··· Document segment ···

I understand what you are saying, BUT look at the second link that i posted.. that is a link to a CIS system for a C88. i wold assume that if that company sells a CIS system for a C88, then i wouldnt have issues buying ink from them to FILL that system.


----------



## charles95405 (Feb 1, 2007)

Just from being around this biz for several years, I would never, ever buy cis and ink from different sources. When you have a problem...and someday you will...each will blame the other. Problems are not a frequent occurring events but they do happen.


----------



## lindsayanng (Oct 3, 2008)

I agree with that.. but WHERE is a good place to purchase them from? this is what i am confused on.. that store i liked to (conde) sold the set AND the ink, but i also found some stuff through alpha, i just have no clue


----------



## charles95405 (Feb 1, 2007)

··· Exercise data ···

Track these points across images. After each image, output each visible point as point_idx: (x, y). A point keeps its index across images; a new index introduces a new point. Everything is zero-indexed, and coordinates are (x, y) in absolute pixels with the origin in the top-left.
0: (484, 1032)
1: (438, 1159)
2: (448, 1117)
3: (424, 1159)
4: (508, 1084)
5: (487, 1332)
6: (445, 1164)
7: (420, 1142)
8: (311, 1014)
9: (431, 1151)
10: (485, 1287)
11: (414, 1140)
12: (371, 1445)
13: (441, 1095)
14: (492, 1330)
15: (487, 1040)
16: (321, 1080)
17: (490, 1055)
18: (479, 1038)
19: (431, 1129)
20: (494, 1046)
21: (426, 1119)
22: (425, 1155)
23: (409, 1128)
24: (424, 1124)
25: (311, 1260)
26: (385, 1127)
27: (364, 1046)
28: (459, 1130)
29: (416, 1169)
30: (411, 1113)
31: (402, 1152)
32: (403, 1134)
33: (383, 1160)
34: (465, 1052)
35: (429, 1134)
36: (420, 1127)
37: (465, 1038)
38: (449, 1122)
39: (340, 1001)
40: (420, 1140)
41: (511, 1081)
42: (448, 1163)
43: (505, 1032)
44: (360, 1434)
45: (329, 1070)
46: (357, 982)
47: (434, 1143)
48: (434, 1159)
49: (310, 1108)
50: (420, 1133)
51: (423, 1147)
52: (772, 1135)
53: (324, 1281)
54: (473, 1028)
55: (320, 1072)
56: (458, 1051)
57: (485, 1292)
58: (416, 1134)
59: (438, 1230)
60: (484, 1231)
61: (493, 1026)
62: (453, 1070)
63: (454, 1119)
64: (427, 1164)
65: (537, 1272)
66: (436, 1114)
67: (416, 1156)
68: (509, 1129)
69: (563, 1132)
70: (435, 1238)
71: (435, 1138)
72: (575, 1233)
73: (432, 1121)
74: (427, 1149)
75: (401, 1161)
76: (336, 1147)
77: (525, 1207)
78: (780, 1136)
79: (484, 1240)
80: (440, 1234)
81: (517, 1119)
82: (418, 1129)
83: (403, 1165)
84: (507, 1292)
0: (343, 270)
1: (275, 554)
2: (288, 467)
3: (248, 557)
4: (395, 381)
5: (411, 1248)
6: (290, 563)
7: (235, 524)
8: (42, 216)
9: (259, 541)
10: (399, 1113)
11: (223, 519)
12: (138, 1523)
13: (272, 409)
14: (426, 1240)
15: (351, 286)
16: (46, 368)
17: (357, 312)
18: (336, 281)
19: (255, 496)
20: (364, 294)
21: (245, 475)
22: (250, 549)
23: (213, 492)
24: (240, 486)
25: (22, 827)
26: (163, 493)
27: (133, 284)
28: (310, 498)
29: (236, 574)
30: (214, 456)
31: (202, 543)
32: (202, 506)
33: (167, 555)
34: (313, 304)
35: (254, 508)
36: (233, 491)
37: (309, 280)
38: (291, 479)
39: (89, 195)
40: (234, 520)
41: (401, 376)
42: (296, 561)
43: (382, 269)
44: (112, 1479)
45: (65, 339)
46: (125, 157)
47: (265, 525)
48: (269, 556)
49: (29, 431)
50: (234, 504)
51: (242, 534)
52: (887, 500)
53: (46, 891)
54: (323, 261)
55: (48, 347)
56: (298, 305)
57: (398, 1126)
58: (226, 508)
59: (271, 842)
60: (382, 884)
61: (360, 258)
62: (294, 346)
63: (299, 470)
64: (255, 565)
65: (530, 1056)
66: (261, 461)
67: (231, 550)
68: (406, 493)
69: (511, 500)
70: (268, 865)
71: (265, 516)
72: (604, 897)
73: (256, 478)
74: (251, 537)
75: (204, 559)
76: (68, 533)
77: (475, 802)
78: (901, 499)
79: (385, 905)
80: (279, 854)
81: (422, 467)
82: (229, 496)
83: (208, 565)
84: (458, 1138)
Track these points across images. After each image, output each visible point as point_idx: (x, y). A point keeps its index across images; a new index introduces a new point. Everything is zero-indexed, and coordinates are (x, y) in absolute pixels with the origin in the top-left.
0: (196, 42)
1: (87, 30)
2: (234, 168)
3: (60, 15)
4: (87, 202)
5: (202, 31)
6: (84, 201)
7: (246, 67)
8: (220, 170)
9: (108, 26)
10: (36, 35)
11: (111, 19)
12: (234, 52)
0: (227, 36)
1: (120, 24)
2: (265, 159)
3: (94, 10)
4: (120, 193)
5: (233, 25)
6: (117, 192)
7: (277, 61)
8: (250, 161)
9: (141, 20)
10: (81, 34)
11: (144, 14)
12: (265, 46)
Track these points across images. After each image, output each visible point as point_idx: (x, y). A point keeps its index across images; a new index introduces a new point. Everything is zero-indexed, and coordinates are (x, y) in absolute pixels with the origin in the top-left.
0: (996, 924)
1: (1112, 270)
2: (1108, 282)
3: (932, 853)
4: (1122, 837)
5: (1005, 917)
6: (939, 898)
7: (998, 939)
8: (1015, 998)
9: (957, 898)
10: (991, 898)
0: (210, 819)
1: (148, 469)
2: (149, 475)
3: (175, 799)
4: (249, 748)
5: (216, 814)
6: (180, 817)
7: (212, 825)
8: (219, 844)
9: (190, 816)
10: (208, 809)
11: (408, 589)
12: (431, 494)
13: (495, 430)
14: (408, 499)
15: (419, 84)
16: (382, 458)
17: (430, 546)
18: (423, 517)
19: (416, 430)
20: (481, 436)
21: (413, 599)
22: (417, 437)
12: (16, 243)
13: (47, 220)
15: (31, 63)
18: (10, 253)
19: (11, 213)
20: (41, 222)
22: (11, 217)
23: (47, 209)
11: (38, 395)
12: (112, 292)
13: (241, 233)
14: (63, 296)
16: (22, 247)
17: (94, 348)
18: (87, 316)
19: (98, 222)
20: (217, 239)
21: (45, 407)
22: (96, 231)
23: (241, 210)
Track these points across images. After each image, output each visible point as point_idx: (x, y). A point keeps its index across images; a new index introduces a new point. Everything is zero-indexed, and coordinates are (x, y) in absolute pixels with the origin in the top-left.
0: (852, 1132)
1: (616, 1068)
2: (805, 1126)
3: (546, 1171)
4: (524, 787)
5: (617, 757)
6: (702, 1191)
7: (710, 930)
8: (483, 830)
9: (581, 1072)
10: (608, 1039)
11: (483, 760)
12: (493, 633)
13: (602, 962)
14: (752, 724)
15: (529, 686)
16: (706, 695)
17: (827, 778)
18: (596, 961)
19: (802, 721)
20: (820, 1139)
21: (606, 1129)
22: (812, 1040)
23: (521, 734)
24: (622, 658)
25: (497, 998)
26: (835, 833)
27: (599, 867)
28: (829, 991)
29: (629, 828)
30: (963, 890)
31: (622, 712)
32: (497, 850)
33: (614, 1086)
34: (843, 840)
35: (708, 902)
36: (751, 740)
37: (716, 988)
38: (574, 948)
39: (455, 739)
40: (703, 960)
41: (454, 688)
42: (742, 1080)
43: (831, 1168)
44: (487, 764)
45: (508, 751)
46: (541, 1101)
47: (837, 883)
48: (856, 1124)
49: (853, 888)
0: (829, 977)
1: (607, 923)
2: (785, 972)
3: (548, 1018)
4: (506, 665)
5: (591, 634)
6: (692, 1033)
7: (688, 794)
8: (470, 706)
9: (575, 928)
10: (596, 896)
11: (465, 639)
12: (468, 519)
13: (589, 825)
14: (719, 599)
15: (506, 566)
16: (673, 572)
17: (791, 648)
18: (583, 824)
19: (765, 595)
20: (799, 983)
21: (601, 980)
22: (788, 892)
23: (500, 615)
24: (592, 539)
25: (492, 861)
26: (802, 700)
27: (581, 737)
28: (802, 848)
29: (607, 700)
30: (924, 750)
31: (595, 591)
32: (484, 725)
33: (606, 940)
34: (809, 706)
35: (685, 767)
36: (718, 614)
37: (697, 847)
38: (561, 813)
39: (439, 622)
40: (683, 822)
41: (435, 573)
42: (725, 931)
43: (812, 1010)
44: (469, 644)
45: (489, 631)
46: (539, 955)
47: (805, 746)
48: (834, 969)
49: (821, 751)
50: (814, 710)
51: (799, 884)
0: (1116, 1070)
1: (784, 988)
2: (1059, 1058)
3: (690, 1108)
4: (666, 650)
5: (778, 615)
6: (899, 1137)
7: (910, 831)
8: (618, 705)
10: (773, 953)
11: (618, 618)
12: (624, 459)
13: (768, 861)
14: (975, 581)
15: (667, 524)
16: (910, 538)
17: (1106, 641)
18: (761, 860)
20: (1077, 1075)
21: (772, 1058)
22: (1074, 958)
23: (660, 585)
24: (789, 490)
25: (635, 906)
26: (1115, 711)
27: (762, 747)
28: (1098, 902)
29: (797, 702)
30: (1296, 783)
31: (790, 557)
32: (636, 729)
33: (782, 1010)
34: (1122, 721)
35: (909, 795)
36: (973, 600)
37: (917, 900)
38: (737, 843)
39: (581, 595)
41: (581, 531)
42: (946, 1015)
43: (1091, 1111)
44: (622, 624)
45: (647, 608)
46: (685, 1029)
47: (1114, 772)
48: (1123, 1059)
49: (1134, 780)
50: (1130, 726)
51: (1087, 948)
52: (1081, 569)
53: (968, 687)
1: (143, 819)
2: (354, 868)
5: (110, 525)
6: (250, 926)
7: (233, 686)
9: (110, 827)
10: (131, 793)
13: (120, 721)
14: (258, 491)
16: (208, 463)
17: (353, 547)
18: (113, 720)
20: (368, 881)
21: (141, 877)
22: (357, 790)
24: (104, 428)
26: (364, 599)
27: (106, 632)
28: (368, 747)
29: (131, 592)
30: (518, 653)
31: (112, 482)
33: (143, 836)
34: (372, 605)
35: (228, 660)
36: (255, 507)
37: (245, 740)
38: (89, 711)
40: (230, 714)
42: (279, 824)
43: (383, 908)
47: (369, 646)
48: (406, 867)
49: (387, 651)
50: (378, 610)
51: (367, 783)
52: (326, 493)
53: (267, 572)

···

Work request 1: In the forum thread on continuous ink systems, what reason does charles95405 give for never buying the system and the ink from different sources?
Work request 2: Write a continuation of the forum thread on continuous ink systems, starting right after its final line.

Written answer 1: When a problem comes up, each source will blame the other.

Written answer 2:
Conde is a bigger player...I think, I have had very good contacts with Conde, but have never purchased anything from alpha..


----------



## lindsayanng (Oct 3, 2008)

well, the other place that i have been emailing with was DYESUBINKS.COM

They have package deals where i can get the CIS package that comes WITH inks for a pretty good price. 

see the C88 Easy Flow Plus and tell me what you think abotu that:
Bulk ink system deals for inkjet sublimation


----------



## BigSexyJohn (May 22, 2008)

> BobbyLee:A printer with pigment inks you would print to transfer paper and then press it on. the c88 would work for it. Its basically for use with heat transfer paper. Also you can get them super cheap at the epson outlet and they come with the pigment ink cartidges. Here is a link for the outlet Clearance Epson Just Arrived - Epson Clearance Center - Epson America, Inc. . I think they have them for around $40 alot of the times there.


Thanks for pointing that out. I've been under the impression that I could use sublimation ink on cotton blend shirts. Thereby only needing one printer. But like Lindsay may end up with 2 printers!

The Epson Claria ink is good then?


----------



## BigSexyJohn (May 22, 2008)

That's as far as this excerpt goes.